Noch nie hat die Menschheit über soviel Wissen verfügt, wie heute. Und jeden Tag, jede Sekunde kommt neues Wissen hinzu. Und diese große Menge an Wissen ist für sehr viele Menschen verfügbar (via Internet). Großartige Projekte, wie Wikipedia, sammeln dieses ungeheuer große Wissen und stellen es für die Allgemeinheit, für alle Menschen, zur Verfügung.
Nicht mehr, wie noch in meiner Kindheit, als das gesammelte Wissen aus einem einzigen dicken Buch, Lexikon, im Wohnzimmerschrank bestand. Oder gar im Mittelalter, als die Menschen lediglich wussten, was in ihrer unmittelbaren, jeweiligen Umgebung geschah und beobachtet werden konnte. Alles was sie sich nicht erklären konnten, was sie nicht wussten, wurde ihnen von Oben, von den kirchlichen und weltlichen Herrschern "erklärt" und "erzählt". Und die Menschen glaubten, weil sie nichts anderes wussten.
Das Wissen wurde in Klöstern gesammelt und aufgeschrieben und stand ausschließlich den Herrschenden und ihren Gelehrten zur Verfügung.
Dann, mit der Entstehung der modernen Wissenschaft im 16. und 17. Jahrhundert explodiert das Wissen regelrecht und erweitert sich mit immer größerer Geschwindigkeit bis zu der ungeheuren Fülle der Gegenwart.
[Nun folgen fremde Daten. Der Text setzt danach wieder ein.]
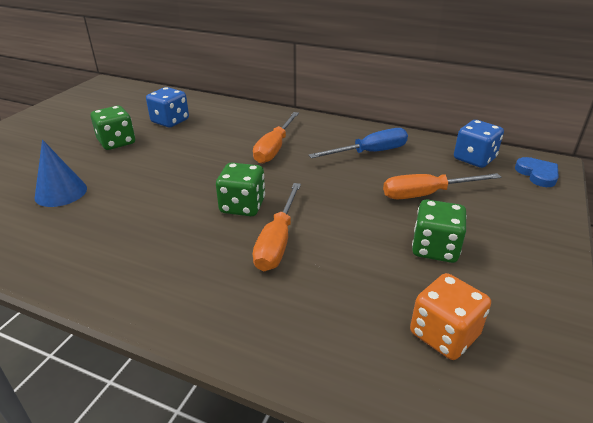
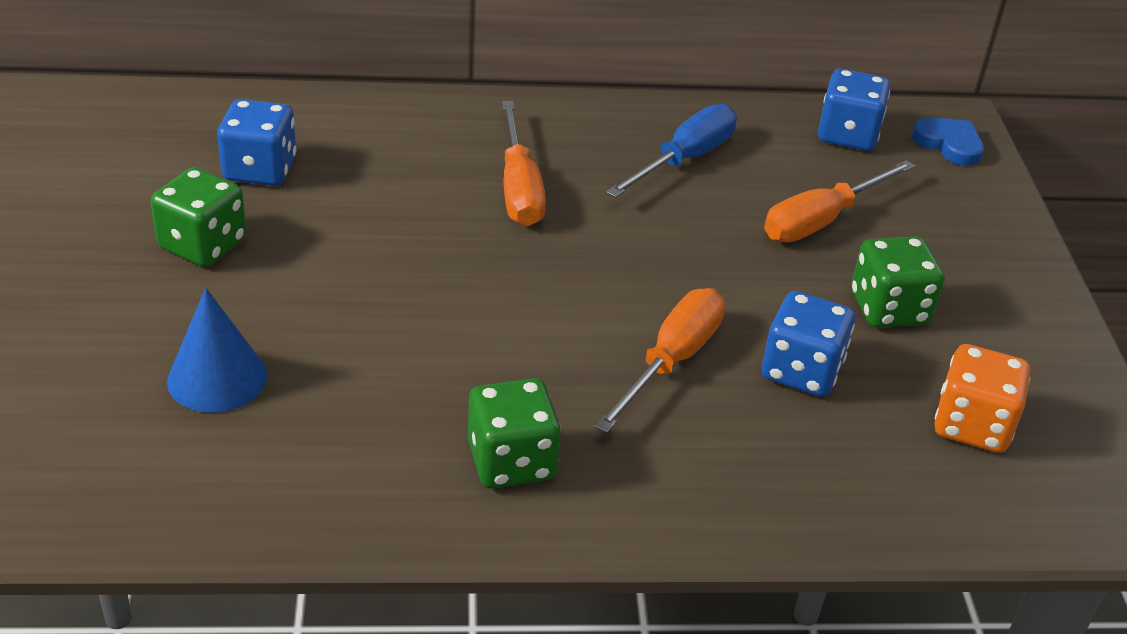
camera: 30 degrees left, 5 degrees up
(242, 206) = (566, 316): green dice -> green dice (511, 461)
(277, 241) = (671, 361): orange screwdriver -> orange screwdriver turned 135 degrees counterclockwise
(350, 267) = (801, 371): none -> blue dice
Und dieses gesamte Wissen steht zunehmend der gesamten Menschheit zur Verfügung.
Ist denn durch die Menge an Wissen, das den Menschen zur Verfügung steht, der Glaube weniger geworden?
Zunächst einmal schon: Die neuen Erkenntnisse, Erforschungen, Ergebnisse der Wissenschaft schränkten den Glaubensanteil ein und drängten ihn zurück auf die Bereiche, die weiterhin unerforscht und unerklärlich blieben oder die neu durch die wissenschaftliche Forschung zu Tage traten.
Jetzt aber ist die Menge an Wissen so ungeheuer groß, vermehrt sich in so großer Geschwindigkeit und steht so vielen Menschen zur Verfügung, dass sie das nicht mehr in der gleichen Geschwindigkeit in ihr jeweiliges Weltbild, Glaubenssystem, Wertesystem einordnen, einbauen und unterbringen können.
Sie suchen sich einen kleinen (Teil) Wissensbereich aus und zwar den, der sich am widerspruchsärmsten in ihr schon vorhandenes Weltbild, Gesamtkonzept und Wertesystem vereinbaren und einbauen lässt. Und dieser Teilaspekt, dieser Teil des Wissens, wird dann total auf alle anderen Wissens- und Lebensbereiche angewandt und ausgeweitet.
Und dann wird Wissen wieder zu Glauben. Glaub ich jedenfalls.
Sollen wir nach Wissen streben und den Glauben zurückdrängen?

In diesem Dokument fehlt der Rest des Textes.